-- Reading passage follows --
The reference in the Indictment to GDC's purchase of Image Inc., in violation of the Loan Agreement, did not mislead Mr. Dupree to the extent that he was not able to present a defense. As an initial matter, the entity that Mr. Dupree claims was the purchaser, JDC Lighting, was a wholly-owned subsidiary of GDC, which was owned by Mr. Dupree. (See Oct. 26, 2012 Order at 6.) More importantly, Mr. Dupree was unquestionably on notice that he was charged with overseeing a scheme to defraud Amalgamated Bank, which is the primary thrust of the paragraph in the Indictment of which Mr. Dupree complains (as well as the thrust of the remaining paragraphs in the Indictment). Notably, Mr. Dupree also devoted several pages of his appellate brief to this argument regarding the Indictment (CA2 Case No. 13-2314, ECF No. 125, Brief, at 4-6), but the Second Circuit held that "[w]hen the [G]overnment charges a scheme to defraud comprising several misrepresentations, it need not prove each misrepresentation," Dupree, 620 F. App'x at 51.

Based on the declaration of Mr. Dupree's lead trial lawyer, Mr. Howard, his trial counsel believed at the time that the Loan Agreement was "at the heart of the [G]overnment's theory." (Howard Decl. ¶ 7.) However, trial counsel also understood that the Government "would most likely be given wide latitude to present [a theory of fraud] as long as it was within the bounds of their prosecutorial discretion and the Federal Rules of Evidence" (id.), and thus there was no point in bringing extensive pre-trial challenges of the kind that Mr. Dupree now argues should have been brought. This was a reasonable determination for Mr. Dupree's trial counsel to make. An "indictment is not meant to serve an evidentiary function"; rather, "[i]ts primary purpose is to 'acquaint the defendant with the specific crime with which he is charged.'" United States v. Juwa, 508 F.3d 694, 701 (2d Cir. 2007) (quoting United States v. Berlin, 472 F.2d 1002, 1007 (2d Cir.1973)).
-- Reading passage concluded --
-- Data for processing follows --
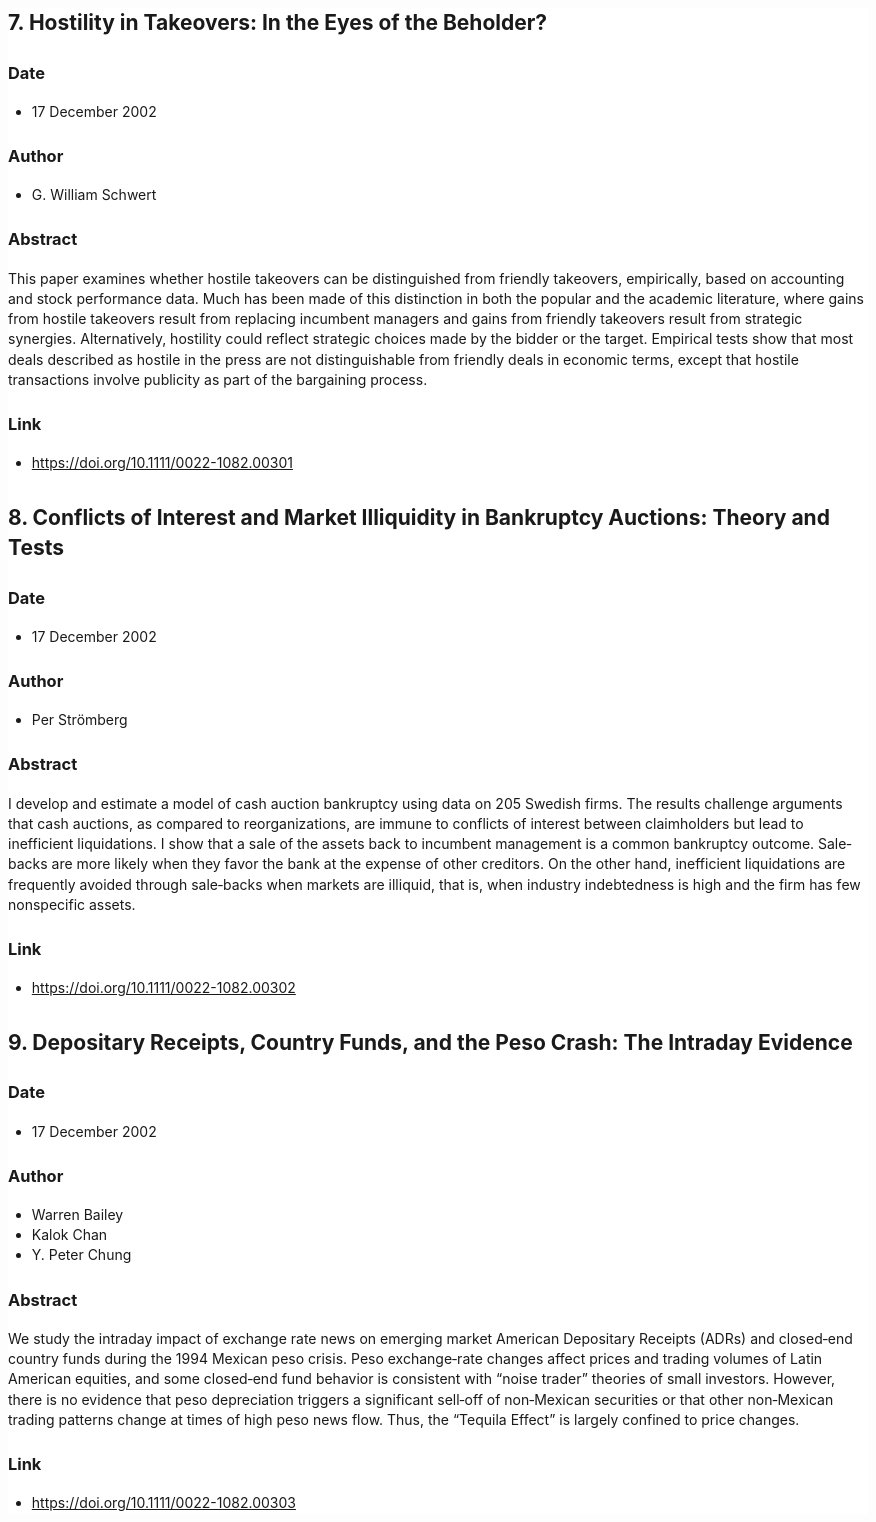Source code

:
## 7. Hostility in Takeovers: In the Eyes of the Beholder?
### Date
- 17 December 2002
### Author
- G. William Schwert
### Abstract
This paper examines whether hostile takeovers can be distinguished from friendly takeovers, empirically, based on accounting and stock performance data. Much has been made of this distinction in both the popular and the academic literature, where gains from hostile takeovers result from replacing incumbent managers and gains from friendly takeovers result from strategic synergies. Alternatively, hostility could reflect strategic choices made by the bidder or the target. Empirical tests show that most deals described as hostile in the press are not distinguishable from friendly deals in economic terms, except that hostile transactions involve publicity as part of the bargaining process.
### Link
- https://doi.org/10.1111/0022-1082.00301

## 8. Conflicts of Interest and Market Illiquidity in Bankruptcy Auctions: Theory and Tests
### Date
- 17 December 2002
### Author
- Per Strömberg
### Abstract
I develop and estimate a model of cash auction bankruptcy using data on 205 Swedish firms. The results challenge arguments that cash auctions, as compared to reorganizations, are immune to conflicts of interest between claimholders but lead to inefficient liquidations. I show that a sale of the assets back to incumbent management is a common bankruptcy outcome. Sale‐backs are more likely when they favor the bank at the expense of other creditors. On the other hand, inefficient liquidations are frequently avoided through sale‐backs when markets are illiquid, that is, when industry indebtedness is high and the firm has few nonspecific assets.
### Link
- https://doi.org/10.1111/0022-1082.00302

## 9. Depositary Receipts, Country Funds, and the Peso Crash: The Intraday Evidence
### Date
- 17 December 2002
### Author
- Warren Bailey
- Kalok Chan
- Y. Peter Chung
### Abstract
We study the intraday impact of exchange rate news on emerging market American Depositary Receipts (ADRs) and closed‐end country funds during the 1994 Mexican peso crisis. Peso exchange‐rate changes affect prices and trading volumes of Latin American equities, and some closed‐end fund behavior is consistent with “noise trader” theories of small investors. However, there is no evidence that peso depreciation triggers a significant sell‐off of non‐Mexican securities or that other non‐Mexican trading patterns change at times of high peso news flow. Thus, the “Tequila Effect” is largely confined to price changes.
### Link
- https://doi.org/10.1111/0022-1082.00303

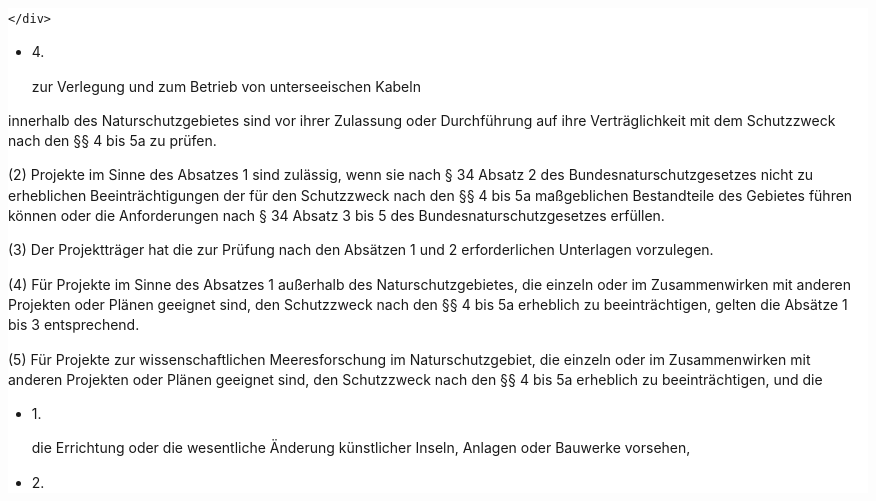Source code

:     </div>

  - 4\.
    
    <div style="">
    
    zur Verlegung und zum Betrieb von unterseeischen Kabeln
    
    </div>

innerhalb des Naturschutzgebietes sind vor ihrer Zulassung oder
Durchführung auf ihre Verträglichkeit mit dem Schutzzweck nach den §§ 4
bis 5a zu prüfen.

</div>

<div class="jurAbsatz">

(2) Projekte im Sinne des Absatzes 1 sind zulässig, wenn sie nach § 34
Absatz 2 des Bundesnaturschutzgesetzes nicht zu erheblichen
Beeinträchtigungen der für den Schutzzweck nach den §§ 4 bis 5a
maßgeblichen Bestandteile des Gebietes führen können oder die
Anforderungen nach § 34 Absatz 3 bis 5 des Bundesnaturschutzgesetzes
erfüllen.

</div>

<div class="jurAbsatz">

(3) Der Projektträger hat die zur Prüfung nach den Absätzen 1 und 2
erforderlichen Unterlagen vorzulegen.

</div>

<div class="jurAbsatz">

(4) Für Projekte im Sinne des Absatzes 1 außerhalb des
Naturschutzgebietes, die einzeln oder im Zusammenwirken mit anderen
Projekten oder Plänen geeignet sind, den Schutzzweck nach den §§ 4 bis
5a erheblich zu beeinträchtigen, gelten die Absätze 1 bis 3
entsprechend.

</div>

<div class="jurAbsatz">

(5) Für Projekte zur wissenschaftlichen Meeresforschung im
Naturschutzgebiet, die einzeln oder im Zusammenwirken mit anderen
Projekten oder Plänen geeignet sind, den Schutzzweck nach den §§ 4 bis
5a erheblich zu beeinträchtigen, und die

  - 1\.
    
    <div style="">
    
    die Errichtung oder die wesentliche Änderung künstlicher Inseln,
    Anlagen oder Bauwerke vorsehen,
    
    </div>

  - 2\.
    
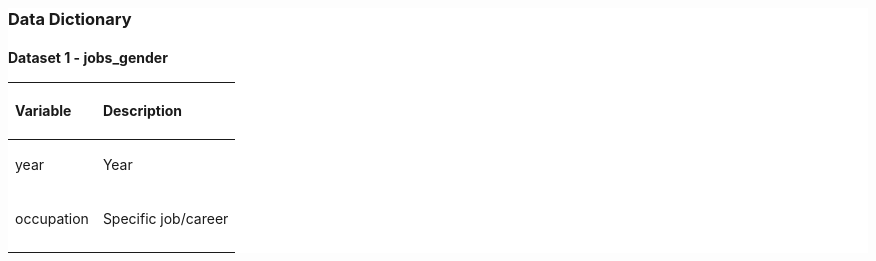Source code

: ### Data Dictionary

**Dataset 1 - jobs\_gender**

<table class="table table-striped table-condensed table-responsive" style="width: auto !important; margin-left: auto; margin-right: auto;">

<thead>

<tr>

<th style="text-align:left;">

Variable

</th>

<th style="text-align:left;">

Description

</th>

</tr>

</thead>

<tbody>

<tr>

<td style="text-align:left;">

year

</td>

<td style="text-align:left;">

Year

</td>

</tr>

<tr>

<td style="text-align:left;">

occupation

</td>

<td style="text-align:left;">

Specific job/career

</td>

</tr>

<tr>

<td style="text-align:left;">
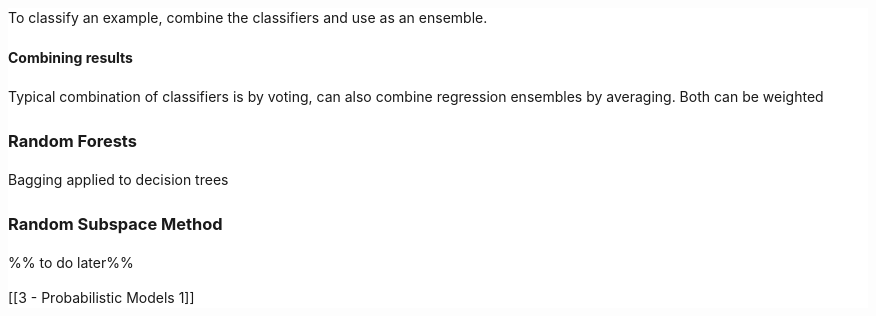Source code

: To classify an example, combine the classifiers and use as an ensemble.

#### Combining results

Typical combination of classifiers is by voting, can also combine regression ensembles by averaging. Both can be weighted

### Random Forests

Bagging applied to decision trees

### Random Subspace Method
%% to do later%%

[[3 - Probabilistic Models 1]]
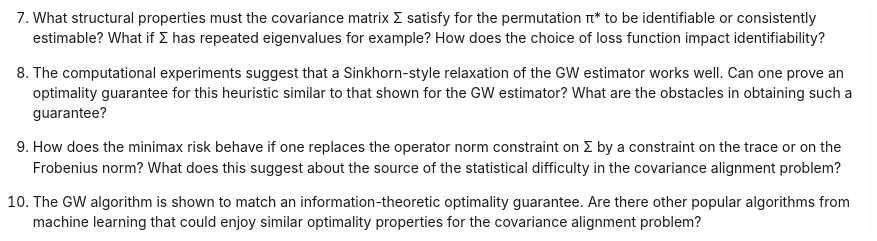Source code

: 7. What structural properties must the covariance matrix Σ satisfy for the permutation π* to be identifiable or consistently estimable? What if Σ has repeated eigenvalues for example? How does the choice of loss function impact identifiability?

8. The computational experiments suggest that a Sinkhorn-style relaxation of the GW estimator works well. Can one prove an optimality guarantee for this heuristic similar to that shown for the GW estimator? What are the obstacles in obtaining such a guarantee?

9. How does the minimax risk behave if one replaces the operator norm constraint on Σ by a constraint on the trace or on the Frobenius norm? What does this suggest about the source of the statistical difficulty in the covariance alignment problem?

10. The GW algorithm is shown to match an information-theoretic optimality guarantee. Are there other popular algorithms from machine learning that could enjoy similar optimality properties for the covariance alignment problem?
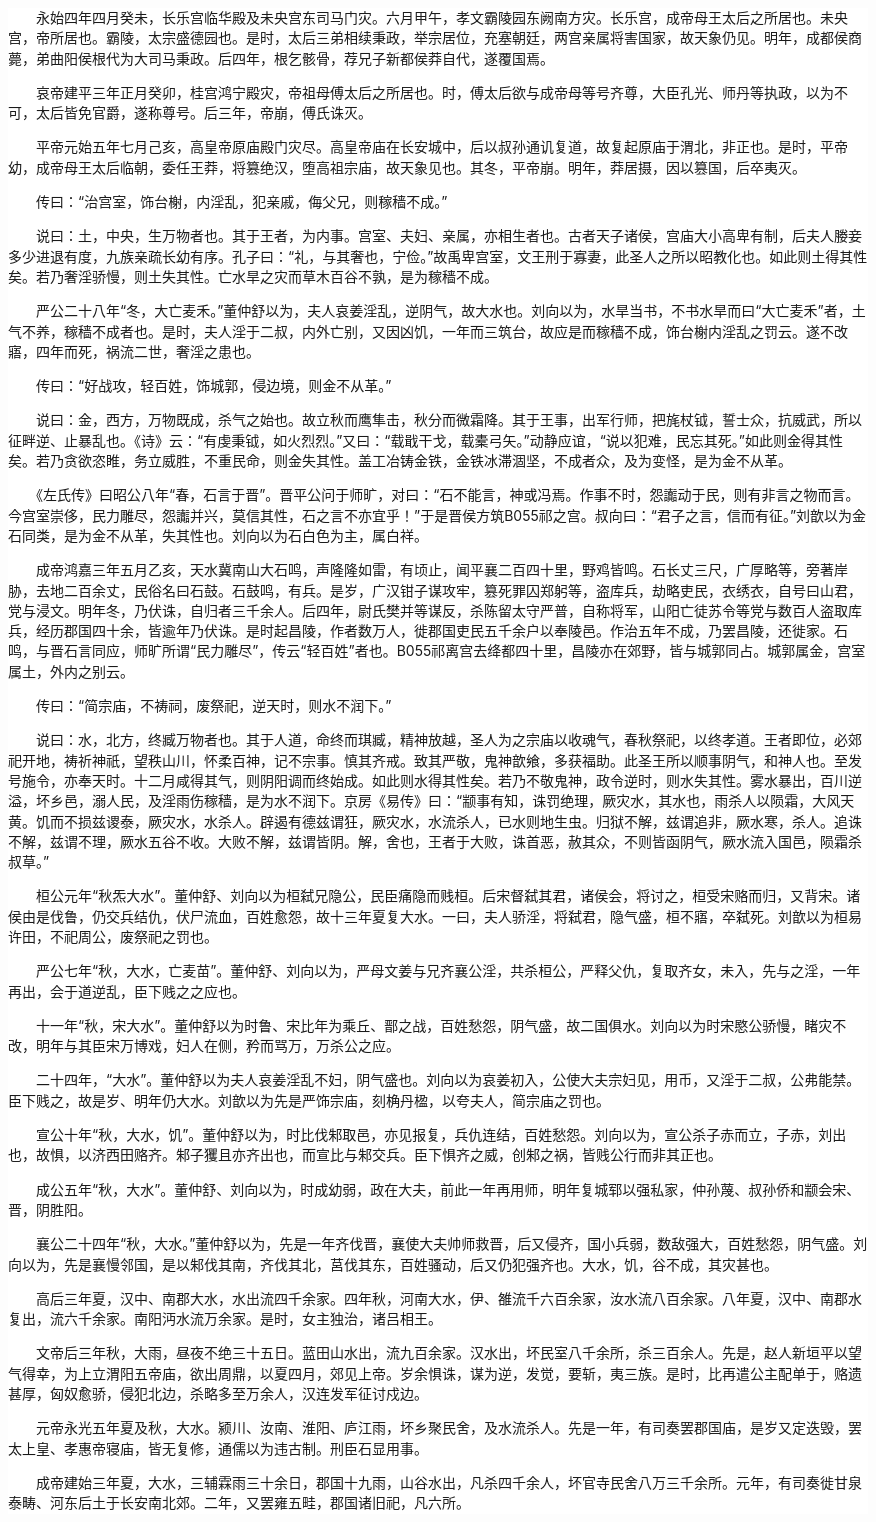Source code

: 　　永始四年四月癸未，长乐宫临华殿及未央宫东司马门灾。六月甲午，孝文霸陵园东阙南方灾。长乐宫，成帝母王太后之所居也。未央宫，帝所居也。霸陵，太宗盛德园也。是时，太后三弟相续秉政，举宗居位，充塞朝廷，两宫亲属将害国家，故天象仍见。明年，成都侯商薨，弟曲阳侯根代为大司马秉政。后四年，根乞骸骨，荐兄子新都侯莽自代，遂覆国焉。

　　哀帝建平三年正月癸卯，桂宫鸿宁殿灾，帝祖母傅太后之所居也。时，傅太后欲与成帝母等号齐尊，大臣孔光、师丹等执政，以为不可，太后皆免官爵，遂称尊号。后三年，帝崩，傅氏诛灭。

　　平帝元始五年七月己亥，高皇帝原庙殿门灾尽。高皇帝庙在长安城中，后以叔孙通讥复道，故复起原庙于渭北，非正也。是时，平帝幼，成帝母王太后临朝，委任王莽，将篡绝汉，堕高祖宗庙，故天象见也。其冬，平帝崩。明年，莽居摄，因以篡国，后卒夷灭。

　　传曰：“治宫室，饰台榭，内淫乱，犯亲戚，侮父兄，则稼穑不成。”

　　说曰：土，中央，生万物者也。其于王者，为内事。宫室、夫妇、亲属，亦相生者也。古者天子诸侯，宫庙大小高卑有制，后夫人媵妾多少进退有度，九族亲疏长幼有序。孔子曰：“礼，与其奢也，宁俭。”故禹卑宫室，文王刑于寡妻，此圣人之所以昭教化也。如此则土得其性矣。若乃奢淫骄慢，则土失其性。亡水旱之灾而草木百谷不孰，是为稼穑不成。

　　严公二十八年“冬，大亡麦禾。”董仲舒以为，夫人哀姜淫乱，逆阴气，故大水也。刘向以为，水旱当书，不书水旱而曰“大亡麦禾”者，土气不养，稼穑不成者也。是时，夫人淫于二叔，内外亡别，又因凶饥，一年而三筑台，故应是而稼穑不成，饰台榭内淫乱之罚云。遂不改寤，四年而死，祸流二世，奢淫之患也。

　　传曰：“好战攻，轻百姓，饰城郭，侵边境，则金不从革。”

　　说曰：金，西方，万物既成，杀气之始也。故立秋而鹰隼击，秋分而微霜降。其于王事，出军行师，把旄杖钺，誓士众，抗威武，所以征畔逆、止暴乱也。《诗》云：“有虔秉钺，如火烈烈。”又曰：“载戢干戈，载橐弓矢。”动静应谊，“说以犯难，民忘其死。”如此则金得其性矣。若乃贪欲恣睢，务立威胜，不重民命，则金失其性。盖工冶铸金铁，金铁冰滞涸坚，不成者众，及为变怪，是为金不从革。

　　《左氏传》曰昭公八年“春，石言于晋”。晋平公问于师旷，对曰：“石不能言，神或冯焉。作事不时，怨讟动于民，则有非言之物而言。今宫室崇侈，民力雕尽，怨讟并兴，莫信其性，石之言不亦宜乎！”于是晋侯方筑B055祁之宫。叔向曰：“君子之言，信而有征。”刘歆以为金石同类，是为金不从革，失其性也。刘向以为石白色为主，属白祥。

　　成帝鸿嘉三年五月乙亥，天水冀南山大石鸣，声隆隆如雷，有顷止，闻平襄二百四十里，野鸡皆鸣。石长丈三尺，广厚略等，旁著岸胁，去地二百余丈，民俗名曰石鼓。石鼓鸣，有兵。是岁，广汉钳子谋攻牢，篡死罪囚郑躬等，盗库兵，劫略吏民，衣绣衣，自号曰山君，党与浸文。明年冬，乃伏诛，自归者三千余人。后四年，尉氏樊并等谋反，杀陈留太守严普，自称将军，山阳亡徒苏令等党与数百人盗取库兵，经历郡国四十余，皆逾年乃伏诛。是时起昌陵，作者数万人，徙郡国吏民五千余户以奉陵邑。作治五年不成，乃罢昌陵，还徙家。石鸣，与晋石言同应，师旷所谓“民力雕尽”，传云“轻百姓”者也。B055祁离宫去绛都四十里，昌陵亦在郊野，皆与城郭同占。城郭属金，宫室属土，外内之别云。

　　传曰：“简宗庙，不祷祠，废祭祀，逆天时，则水不润下。”

　　说曰：水，北方，终臧万物者也。其于人道，命终而琪臧，精神放越，圣人为之宗庙以收魂气，春秋祭祀，以终孝道。王者即位，必郊祀开地，祷祈神祇，望秩山川，怀柔百神，记不宗事。慎其齐戒。致其严敬，鬼神歆飨，多获福助。此圣王所以顺事阴气，和神人也。至发号施令，亦奉天时。十二月咸得其气，则阴阳调而终始成。如此则水得其性矣。若乃不敬鬼神，政令逆时，则水失其性。雾水暴出，百川逆溢，坏乡邑，溺人民，及淫雨伤稼穑，是为水不润下。京房《易传》曰：“颛事有知，诛罚绝理，厥灾水，其水也，雨杀人以陨霜，大风天黄。饥而不损兹谡泰，厥灾水，水杀人。辟遏有德兹谓狂，厥灾水，水流杀人，已水则地生虫。归狱不解，兹谓追非，厥水寒，杀人。追诛不解，兹谓不理，厥水五谷不收。大败不解，兹谓皆阴。解，舍也，王者于大败，诛首恶，赦其众，不则皆函阴气，厥水流入国邑，陨霜杀叔草。”

　　桓公元年“秋炁大水”。董仲舒、刘向以为桓弑兄隐公，民臣痛隐而贱桓。后宋督弑其君，诸侯会，将讨之，桓受宋赂而归，又背宋。诸侯由是伐鲁，仍交兵结仇，伏尸流血，百姓愈怨，故十三年夏复大水。一曰，夫人骄淫，将弑君，隐气盛，桓不寤，卒弑死。刘歆以为桓易许田，不祀周公，废祭祀之罚也。

　　严公七年“秋，大水，亡麦苗”。董仲舒、刘向以为，严母文姜与兄齐襄公淫，共杀桓公，严释父仇，复取齐女，未入，先与之淫，一年再出，会于道逆乱，臣下贱之之应也。

　　十一年“秋，宋大水”。董仲舒以为时鲁、宋比年为乘丘、鄑之战，百姓愁怨，阴气盛，故二国俱水。刘向以为时宋愍公骄慢，睹灾不改，明年与其臣宋万博戏，妇人在侧，矜而骂万，万杀公之应。

　　二十四年，“大水”。董仲舒以为夫人哀姜淫乱不妇，阴气盛也。刘向以为哀姜初入，公使大夫宗妇见，用币，又淫于二叔，公弗能禁。臣下贱之，故是岁、明年仍大水。刘歆以为先是严饰宗庙，刻桷丹楹，以夸夫人，简宗庙之罚也。

　　宣公十年“秋，大水，饥”。董仲舒以为，时比伐邾取邑，亦见报复，兵仇连结，百姓愁怨。刘向以为，宣公杀子赤而立，子赤，刘出也，故惧，以济西田赂齐。邾子玃且亦齐出也，而宣比与邾交兵。臣下惧齐之威，创邾之祸，皆贱公行而非其正也。

　　成公五年“秋，大水”。董仲舒、刘向以为，时成幼弱，政在大夫，前此一年再用师，明年复城郓以强私家，仲孙蔑、叔孙侨和颛会宋、晋，阴胜阳。

　　襄公二十四年“秋，大水。”董仲舒以为，先是一年齐伐晋，襄使大夫帅师救晋，后又侵齐，国小兵弱，数敌强大，百姓愁怨，阴气盛。刘向以为，先是襄慢邻国，是以邾伐其南，齐伐其北，莒伐其东，百姓骚动，后又仍犯强齐也。大水，饥，谷不成，其灾甚也。

　　高后三年夏，汉中、南郡大水，水出流四千余家。四年秋，河南大水，伊、雒流千六百余家，汝水流八百余家。八年夏，汉中、南郡水复出，流六千余家。南阳沔水流万余家。是时，女主独治，诸吕相王。

　　文帝后三年秋，大雨，昼夜不绝三十五日。蓝田山水出，流九百余家。汉水出，坏民室八千余所，杀三百余人。先是，赵人新垣平以望气得幸，为上立渭阳五帝庙，欲出周鼎，以夏四月，郊见上帝。岁余惧诛，谋为逆，发觉，要斩，夷三族。是时，比再遣公主配单于，赂遗甚厚，匈奴愈骄，侵犯北边，杀略多至万余人，汉连发军征讨戍边。

　　元帝永光五年夏及秋，大水。颍川、汝南、淮阳、庐江雨，坏乡聚民舍，及水流杀人。先是一年，有司奏罢郡国庙，是岁又定迭毁，罢太上皇、孝惠帝寝庙，皆无复修，通儒以为违古制。刑臣石显用事。

　　成帝建始三年夏，大水，三辅霖雨三十余日，郡国十九雨，山谷水出，凡杀四千余人，坏官寺民舍八万三千余所。元年，有司奏徙甘泉泰畴、河东后土于长安南北郊。二年，又罢雍五畦，郡国诸旧祀，凡六所。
-- Data for processing concluded --
What this exercise asks:
**a)** Answer these questions using the legal passage above the rows:
(i) Which entity does Mr. Dupree claim bought Image Inc.?
(ii) Which bank was the scheme to defraud aimed at?
(iii) Who was Mr. Dupree's lead trial lawyer?
**b)** How many lines in the rows contain the string "incumbent"? Case counts. Give only the number.

Your responses:
**a)**
(i) JDC Lighting
(ii) Amalgamated Bank
(iii) Mr. Howard

**b)** 2